◆ **Suas tarefas**:
**a)** As afirmações a seguir estão de acordo com o trecho sobre a Grécia? Responda sim ou não para cada uma e cite as palavras exatas do trecho que decidem a resposta. (i) Desde 2010, a renda nacional da Grécia caiu 30%. (ii) O desemprego entre os jovens gregos fica abaixo de 30%. (iii) O Parlamento grego tem prazo até outubro para aprovar mais aumentos de impostos.
**b)** Edite a parte do trecho sobre a Grécia que começa em "por Adriano Benayon*" e segue até "de âmbito mundial.", trocando "auditora" por "especialista".
**c)** Segundo o trecho sobre a Grécia, quais são as duas principais fontes de divisas do país?

Prosperar ou sucumbir

por Adriano Benayon* 

20.07.2015

O caso da Grécia ajuda a compreender o desafio que o Brasil terá de enfrentar.

2. Como salienta a auditora Maria Lucia Fattorelli, que prestou inestimável colaboração ao Parlamento grego no exame da dívida pública daquele país, ele vem sendo sangrado, há anos, pelo sistema da dívida, governado por grandes bancos de âmbito mundial.

3. Só de 2010 ao presente, a renda nacional da Grécia foi reduzida em 30%, os salários caíram nessa proporção, os pensionistas perderam mais de 50%. O desemprego passa dos 27% e atinge mais de 60% entre os jovens.

4. Mesmo tendo o povo rejeitado, em plebiscito, o mais recente programa dos “credores”, e tendo o Parlamento mostrado à nação as ilegalidades e fraudes originadoras da maior parte da dívida, faltou coragem ao governo do Syriza para desistir de mais um acordo com a União Europeia.

5. Entretanto, esse acordo dará prosseguimento à destruição econômica e social do país. Trata-se de um terceiro programa de “resgate”, na realidade, de arrocho com calendários de curto prazo.

6. Até quarta-feira (15), o Parlamento grego tem que aprovar mais aumentos de impostos e reformar o sistema de pensões. Só depois disso, os ditadores da União Europeia (Alemanha e França), autorizarão negociar um memorando de entendimento com Atenas.

7. Até outubro, as autoridades gregas têm que implementar mais reformas nas pensões e zerar o déficit, além de cumprir programa de privatizações. Também, alterar as relações de trabalho, facilitando as demissões. Em suma, elevar as doses dos “remédios” que têm arruinado a saúde do paciente.

8. A mensagem está claríssima. A tirania financeira mundial não tolera qualquer medida dos países envolvidos pelo sistema da dívida, em defesa de suas economias e de seus povos, por mais moderada que seja: eles são pressionados a enredar-se, cada vez mais, na armadilha financeira.

9. Pergunto-me por que motivo, afora a corrupção – que jogou papel importante na passividade de muitos de seus antecessores – o atual governo grego se curvou às imposições do Banco Central Europeu, FMI e tiranos da União Europeia, entidade gradualmente moldada pela oligarquia financeira angloamericana, para subordinar os países da Europa continental.

10. Suponho que as causas sejam os temores de: a) sanções por parte da Alemanha, da França e associados, os maiores importadores das produções primárias e origem do grosso do turismo, as duas principais fontes de divisas da Grécia; b) corte do crédito por parte do sistema financeiro internacional e congelamento de fundos depositados no exterior, além de arresto de bens.

11. Não se podem comparar as dimensões, nem as dotações de recursos naturais do Brasil e da Grécia. O Brasil poderia até beneficiar-se das sanções a que estaria sujeito, em caso de cumprir a cláusula da independência, evidentemente superior à própria Constituição (que também a proclama, embora ignorada na prática).

12. Antes, deve ficar claro que, sem autonomia nacional, não há a menor possibilidade de evitar a ruína, que avança a passos largos em nosso País.

◆ **Dados registrados**:
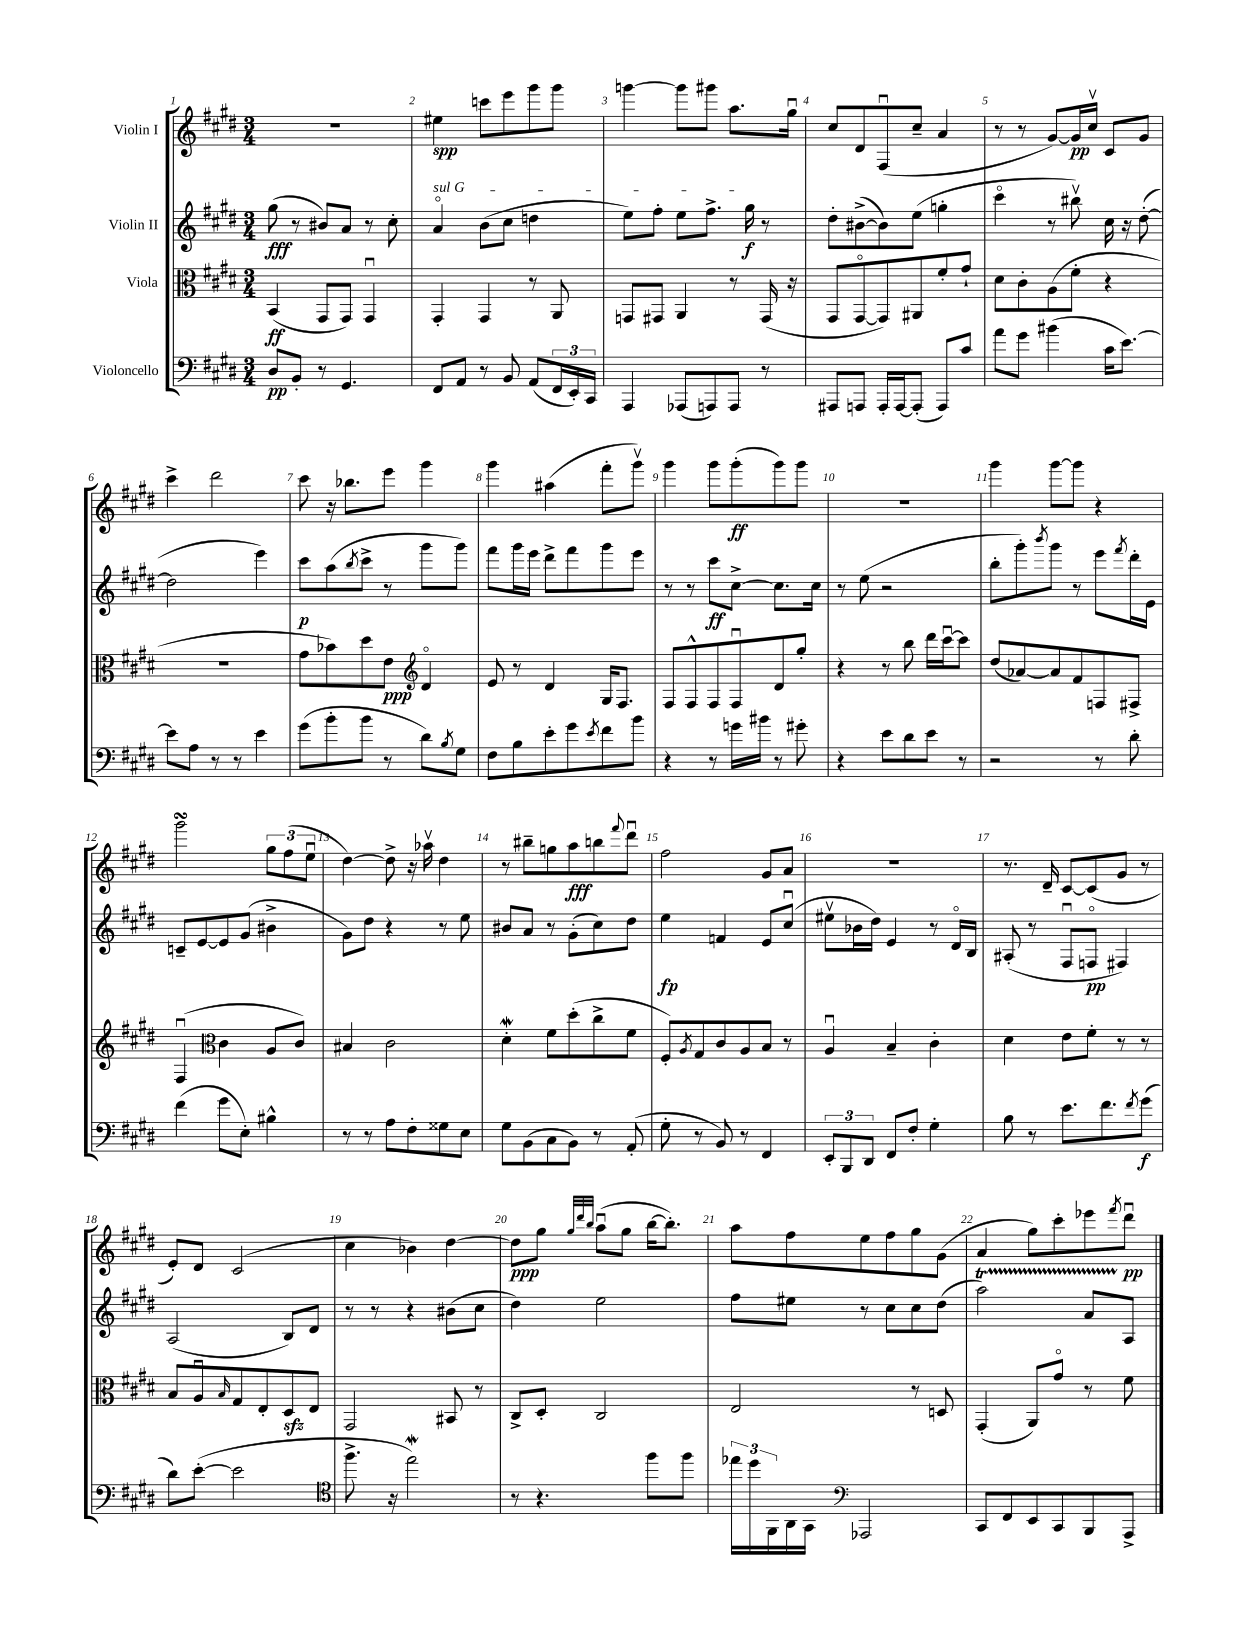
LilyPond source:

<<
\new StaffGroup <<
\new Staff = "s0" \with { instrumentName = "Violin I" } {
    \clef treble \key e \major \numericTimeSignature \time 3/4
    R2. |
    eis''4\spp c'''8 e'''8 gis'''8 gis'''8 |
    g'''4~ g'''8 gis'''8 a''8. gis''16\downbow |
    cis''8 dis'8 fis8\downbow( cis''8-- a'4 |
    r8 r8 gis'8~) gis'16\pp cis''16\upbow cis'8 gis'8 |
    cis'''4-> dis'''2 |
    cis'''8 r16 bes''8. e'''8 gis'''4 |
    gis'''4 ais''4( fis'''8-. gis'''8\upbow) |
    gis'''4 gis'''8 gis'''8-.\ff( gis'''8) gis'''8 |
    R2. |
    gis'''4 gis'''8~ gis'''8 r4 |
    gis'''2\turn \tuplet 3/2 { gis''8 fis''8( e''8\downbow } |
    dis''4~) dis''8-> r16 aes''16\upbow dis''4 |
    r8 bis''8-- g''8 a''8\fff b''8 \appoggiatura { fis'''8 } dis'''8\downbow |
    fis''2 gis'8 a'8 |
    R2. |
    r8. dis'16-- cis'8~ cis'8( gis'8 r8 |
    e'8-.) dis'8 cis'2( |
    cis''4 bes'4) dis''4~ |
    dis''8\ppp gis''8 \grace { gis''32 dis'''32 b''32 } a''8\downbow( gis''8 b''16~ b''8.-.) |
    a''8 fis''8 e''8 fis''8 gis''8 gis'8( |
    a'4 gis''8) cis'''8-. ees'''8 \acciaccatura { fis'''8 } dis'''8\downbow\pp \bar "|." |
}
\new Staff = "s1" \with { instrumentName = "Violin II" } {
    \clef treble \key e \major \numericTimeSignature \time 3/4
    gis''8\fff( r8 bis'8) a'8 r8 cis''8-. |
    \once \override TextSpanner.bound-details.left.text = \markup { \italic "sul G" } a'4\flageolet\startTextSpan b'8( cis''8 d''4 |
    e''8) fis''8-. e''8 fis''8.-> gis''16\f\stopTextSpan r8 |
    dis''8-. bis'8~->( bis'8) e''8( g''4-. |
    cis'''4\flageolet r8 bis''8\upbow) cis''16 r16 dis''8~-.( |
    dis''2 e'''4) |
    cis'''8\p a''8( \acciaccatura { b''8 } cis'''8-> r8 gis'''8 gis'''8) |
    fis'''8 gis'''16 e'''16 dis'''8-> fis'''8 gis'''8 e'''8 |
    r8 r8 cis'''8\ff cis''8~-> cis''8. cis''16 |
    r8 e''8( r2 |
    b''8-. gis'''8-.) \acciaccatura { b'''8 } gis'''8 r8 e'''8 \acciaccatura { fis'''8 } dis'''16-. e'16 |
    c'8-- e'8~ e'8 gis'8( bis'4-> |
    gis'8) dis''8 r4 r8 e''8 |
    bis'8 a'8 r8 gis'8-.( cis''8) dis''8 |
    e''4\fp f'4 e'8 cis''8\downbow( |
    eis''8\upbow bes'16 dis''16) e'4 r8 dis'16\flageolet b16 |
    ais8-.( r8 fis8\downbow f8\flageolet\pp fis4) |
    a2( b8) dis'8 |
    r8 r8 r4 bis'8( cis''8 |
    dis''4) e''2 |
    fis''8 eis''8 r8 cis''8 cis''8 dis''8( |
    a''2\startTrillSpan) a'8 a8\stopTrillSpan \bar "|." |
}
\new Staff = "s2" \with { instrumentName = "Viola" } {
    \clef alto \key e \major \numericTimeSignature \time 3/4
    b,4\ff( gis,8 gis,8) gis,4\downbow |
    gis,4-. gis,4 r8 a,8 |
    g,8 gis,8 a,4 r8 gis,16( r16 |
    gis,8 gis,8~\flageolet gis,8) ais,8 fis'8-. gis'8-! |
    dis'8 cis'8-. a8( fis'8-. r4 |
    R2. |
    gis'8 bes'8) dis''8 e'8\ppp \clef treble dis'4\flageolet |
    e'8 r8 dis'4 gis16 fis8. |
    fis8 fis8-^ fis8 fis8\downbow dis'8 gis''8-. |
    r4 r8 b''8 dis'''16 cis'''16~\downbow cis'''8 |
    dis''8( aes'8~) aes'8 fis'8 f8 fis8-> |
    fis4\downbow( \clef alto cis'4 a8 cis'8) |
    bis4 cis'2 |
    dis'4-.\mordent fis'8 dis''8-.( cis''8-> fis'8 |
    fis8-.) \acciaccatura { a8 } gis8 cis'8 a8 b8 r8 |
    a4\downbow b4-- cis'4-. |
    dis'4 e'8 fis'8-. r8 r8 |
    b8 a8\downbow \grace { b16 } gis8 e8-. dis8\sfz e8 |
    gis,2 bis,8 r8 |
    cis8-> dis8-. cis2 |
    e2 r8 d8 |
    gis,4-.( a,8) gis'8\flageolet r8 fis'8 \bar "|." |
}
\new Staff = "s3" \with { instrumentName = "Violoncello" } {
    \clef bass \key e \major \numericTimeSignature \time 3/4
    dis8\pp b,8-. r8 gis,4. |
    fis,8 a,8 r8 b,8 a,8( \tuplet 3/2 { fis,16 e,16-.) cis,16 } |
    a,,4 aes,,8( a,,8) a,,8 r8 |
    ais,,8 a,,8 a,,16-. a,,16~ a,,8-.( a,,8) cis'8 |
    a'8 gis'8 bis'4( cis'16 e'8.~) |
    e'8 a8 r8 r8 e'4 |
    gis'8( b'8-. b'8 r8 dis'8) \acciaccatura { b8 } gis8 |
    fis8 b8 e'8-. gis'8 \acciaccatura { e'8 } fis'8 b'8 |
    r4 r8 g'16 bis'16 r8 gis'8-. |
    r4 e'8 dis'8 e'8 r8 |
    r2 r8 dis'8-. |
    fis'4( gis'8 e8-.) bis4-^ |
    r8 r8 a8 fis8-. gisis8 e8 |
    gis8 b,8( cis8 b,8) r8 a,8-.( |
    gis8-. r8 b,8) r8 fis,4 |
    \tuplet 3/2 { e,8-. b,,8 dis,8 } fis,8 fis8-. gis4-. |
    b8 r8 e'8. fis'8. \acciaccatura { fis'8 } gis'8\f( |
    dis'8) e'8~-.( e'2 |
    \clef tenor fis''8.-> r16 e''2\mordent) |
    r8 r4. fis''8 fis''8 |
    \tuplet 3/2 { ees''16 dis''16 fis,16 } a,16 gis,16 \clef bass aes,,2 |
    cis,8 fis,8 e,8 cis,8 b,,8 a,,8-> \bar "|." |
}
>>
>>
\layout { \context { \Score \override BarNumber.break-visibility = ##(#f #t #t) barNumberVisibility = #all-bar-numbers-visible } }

==

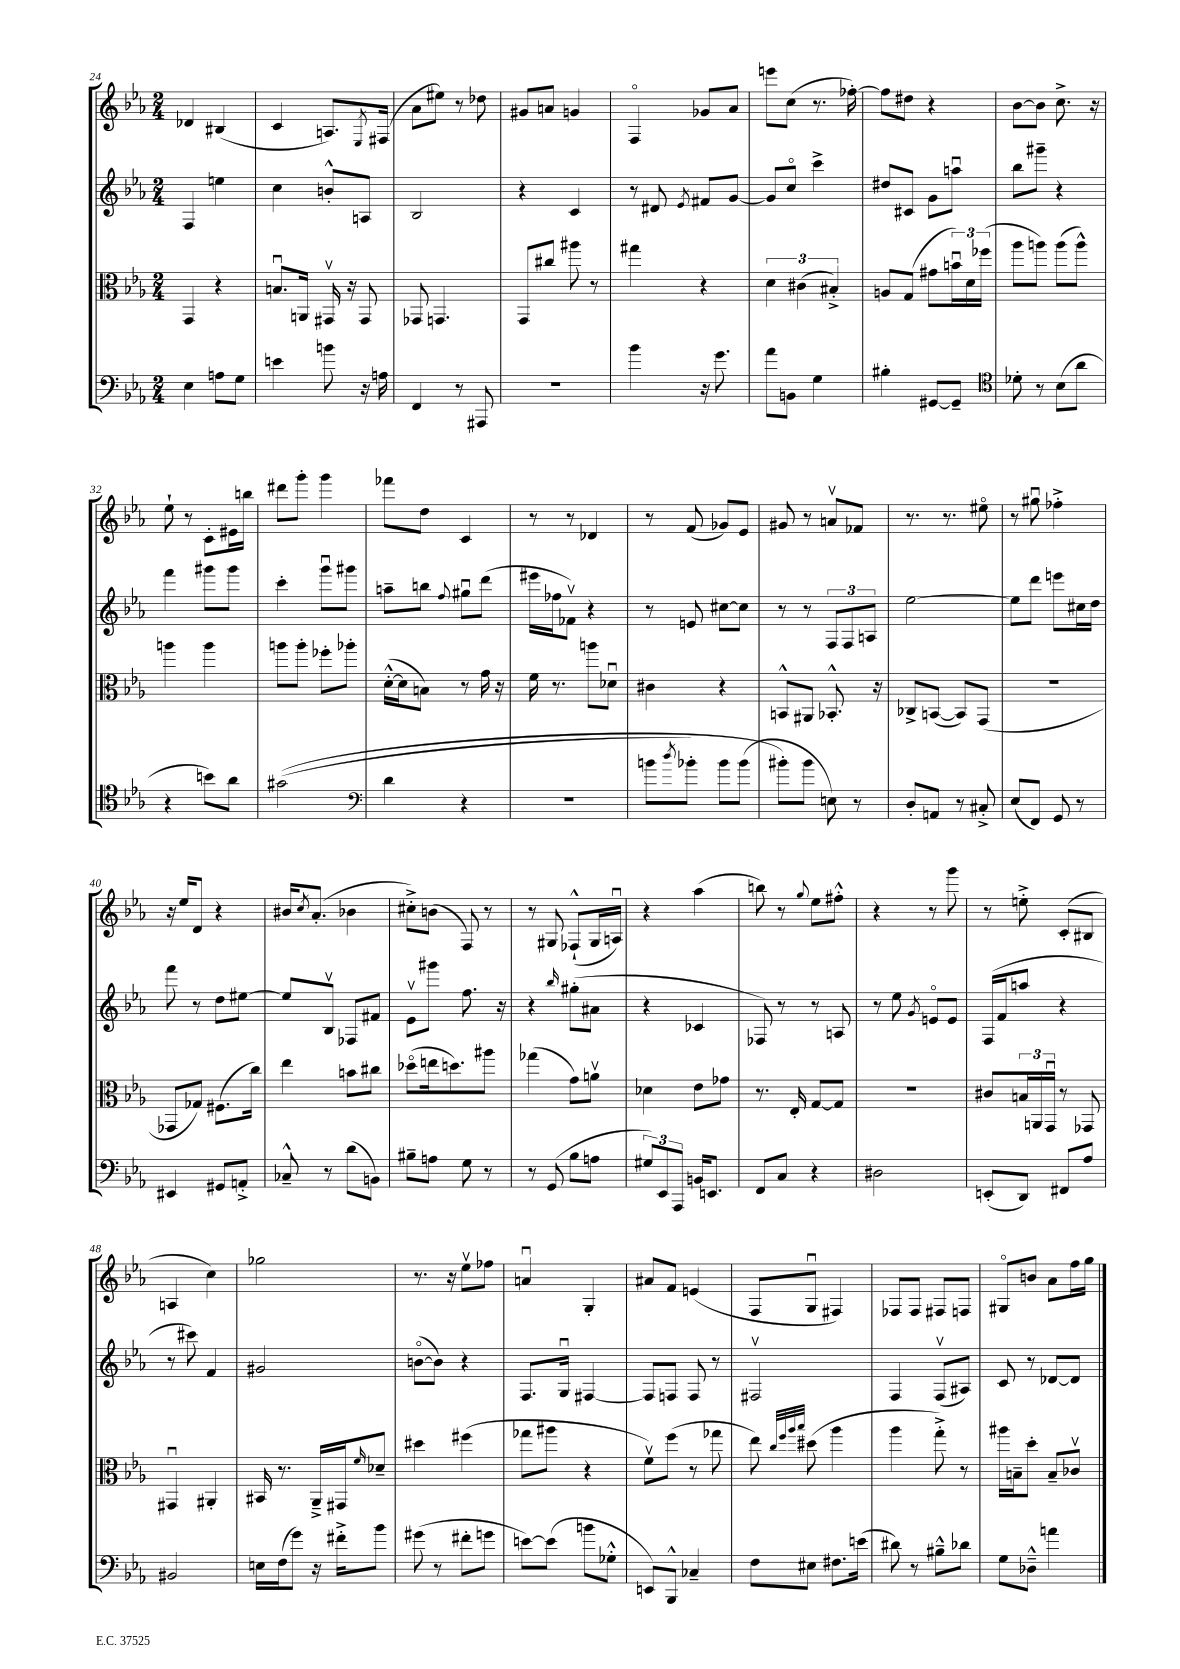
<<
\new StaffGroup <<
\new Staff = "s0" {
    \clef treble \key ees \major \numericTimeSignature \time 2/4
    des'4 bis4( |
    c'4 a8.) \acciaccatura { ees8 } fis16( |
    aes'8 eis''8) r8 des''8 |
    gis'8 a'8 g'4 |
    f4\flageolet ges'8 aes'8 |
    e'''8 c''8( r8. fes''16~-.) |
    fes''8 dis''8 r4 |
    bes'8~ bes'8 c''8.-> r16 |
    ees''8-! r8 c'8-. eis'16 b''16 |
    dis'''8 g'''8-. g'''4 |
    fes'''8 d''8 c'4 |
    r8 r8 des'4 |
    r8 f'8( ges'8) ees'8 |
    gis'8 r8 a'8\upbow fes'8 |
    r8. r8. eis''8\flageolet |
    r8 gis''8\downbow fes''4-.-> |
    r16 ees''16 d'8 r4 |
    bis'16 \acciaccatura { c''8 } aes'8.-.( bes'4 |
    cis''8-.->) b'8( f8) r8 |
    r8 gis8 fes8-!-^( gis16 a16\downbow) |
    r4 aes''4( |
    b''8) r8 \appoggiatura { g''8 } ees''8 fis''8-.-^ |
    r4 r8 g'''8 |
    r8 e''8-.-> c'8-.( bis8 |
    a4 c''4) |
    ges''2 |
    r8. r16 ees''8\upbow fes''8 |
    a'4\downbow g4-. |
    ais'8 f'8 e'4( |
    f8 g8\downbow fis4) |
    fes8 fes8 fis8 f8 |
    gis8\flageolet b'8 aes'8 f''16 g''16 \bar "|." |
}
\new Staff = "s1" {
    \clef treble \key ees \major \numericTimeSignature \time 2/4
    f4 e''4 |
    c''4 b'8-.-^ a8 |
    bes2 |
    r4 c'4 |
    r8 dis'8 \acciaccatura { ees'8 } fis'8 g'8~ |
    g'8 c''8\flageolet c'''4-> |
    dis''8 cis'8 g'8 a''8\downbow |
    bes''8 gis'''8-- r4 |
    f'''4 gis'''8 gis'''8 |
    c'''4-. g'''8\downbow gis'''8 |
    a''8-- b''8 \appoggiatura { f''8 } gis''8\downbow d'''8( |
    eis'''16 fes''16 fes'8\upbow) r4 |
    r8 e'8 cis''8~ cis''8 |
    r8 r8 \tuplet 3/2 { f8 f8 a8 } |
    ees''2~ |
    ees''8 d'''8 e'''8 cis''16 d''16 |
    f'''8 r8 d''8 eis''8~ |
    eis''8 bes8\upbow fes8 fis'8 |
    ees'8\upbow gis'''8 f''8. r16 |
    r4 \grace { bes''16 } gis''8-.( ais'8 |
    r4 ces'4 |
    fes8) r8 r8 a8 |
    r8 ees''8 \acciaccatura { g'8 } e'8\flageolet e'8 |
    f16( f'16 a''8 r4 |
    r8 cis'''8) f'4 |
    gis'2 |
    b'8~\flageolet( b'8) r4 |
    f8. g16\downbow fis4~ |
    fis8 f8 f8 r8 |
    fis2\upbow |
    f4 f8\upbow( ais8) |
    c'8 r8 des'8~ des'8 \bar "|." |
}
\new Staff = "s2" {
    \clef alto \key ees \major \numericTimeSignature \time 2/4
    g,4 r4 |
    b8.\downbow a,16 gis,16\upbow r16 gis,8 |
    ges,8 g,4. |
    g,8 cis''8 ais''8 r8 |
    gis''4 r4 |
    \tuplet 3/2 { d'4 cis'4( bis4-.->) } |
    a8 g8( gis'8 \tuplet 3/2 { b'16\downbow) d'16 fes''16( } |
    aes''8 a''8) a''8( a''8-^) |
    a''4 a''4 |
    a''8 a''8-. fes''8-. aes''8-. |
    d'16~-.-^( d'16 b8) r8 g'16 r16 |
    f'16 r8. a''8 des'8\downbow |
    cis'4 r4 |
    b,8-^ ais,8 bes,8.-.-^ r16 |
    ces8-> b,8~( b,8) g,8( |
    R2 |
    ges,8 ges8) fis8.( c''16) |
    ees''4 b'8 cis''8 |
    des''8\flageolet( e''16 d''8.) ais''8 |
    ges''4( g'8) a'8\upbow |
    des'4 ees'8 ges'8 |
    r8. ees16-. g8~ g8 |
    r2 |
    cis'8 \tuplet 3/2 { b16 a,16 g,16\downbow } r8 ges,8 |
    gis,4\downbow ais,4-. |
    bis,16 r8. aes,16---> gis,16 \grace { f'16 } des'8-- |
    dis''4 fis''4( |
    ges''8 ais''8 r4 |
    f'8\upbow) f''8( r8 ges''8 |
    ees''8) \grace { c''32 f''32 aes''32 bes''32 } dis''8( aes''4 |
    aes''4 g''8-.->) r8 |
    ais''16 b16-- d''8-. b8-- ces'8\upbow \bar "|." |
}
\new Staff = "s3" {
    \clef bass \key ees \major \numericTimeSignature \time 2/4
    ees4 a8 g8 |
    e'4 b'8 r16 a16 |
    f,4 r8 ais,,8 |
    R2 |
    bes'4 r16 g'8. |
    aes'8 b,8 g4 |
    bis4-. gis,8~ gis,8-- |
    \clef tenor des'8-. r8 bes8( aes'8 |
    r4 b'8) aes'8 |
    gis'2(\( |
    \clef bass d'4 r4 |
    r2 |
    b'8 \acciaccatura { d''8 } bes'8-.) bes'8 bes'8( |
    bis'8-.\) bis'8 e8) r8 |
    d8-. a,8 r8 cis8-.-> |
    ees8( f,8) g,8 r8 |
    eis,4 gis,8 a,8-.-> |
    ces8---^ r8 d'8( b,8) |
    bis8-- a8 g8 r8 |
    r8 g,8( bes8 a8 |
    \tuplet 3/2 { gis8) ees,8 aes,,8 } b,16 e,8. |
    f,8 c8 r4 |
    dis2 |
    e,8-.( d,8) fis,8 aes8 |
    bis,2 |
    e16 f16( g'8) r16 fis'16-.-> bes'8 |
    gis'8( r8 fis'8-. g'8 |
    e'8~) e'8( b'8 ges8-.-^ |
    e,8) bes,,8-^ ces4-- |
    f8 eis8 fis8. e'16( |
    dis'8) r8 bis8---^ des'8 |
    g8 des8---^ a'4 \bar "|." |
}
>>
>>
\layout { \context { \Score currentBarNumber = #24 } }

◆ **Respostas**:
**a)**
(i) Sim: "Só de 2010 ao presente, a renda nacional da Grécia foi reduzida em 30%"
(ii) Não: "O desemprego passa dos 27% e atinge mais de 60% entre os jovens."
(iii) Não: "Até quarta-feira (15), o Parlamento grego tem que aprovar mais aumentos de impostos"

**b)**
por Adriano Benayon* 

20.07.2015

O caso da Grécia ajuda a compreender o desafio que o Brasil terá de enfrentar.

2. Como salienta a especialista Maria Lucia Fattorelli, que prestou inestimável colaboração ao Parlamento grego no exame da dívida pública daquele país, ele vem sendo sangrado, há anos, pelo sistema da dívida, governado por grandes bancos de âmbito mundial.

**c)** As produções primárias e o turismo.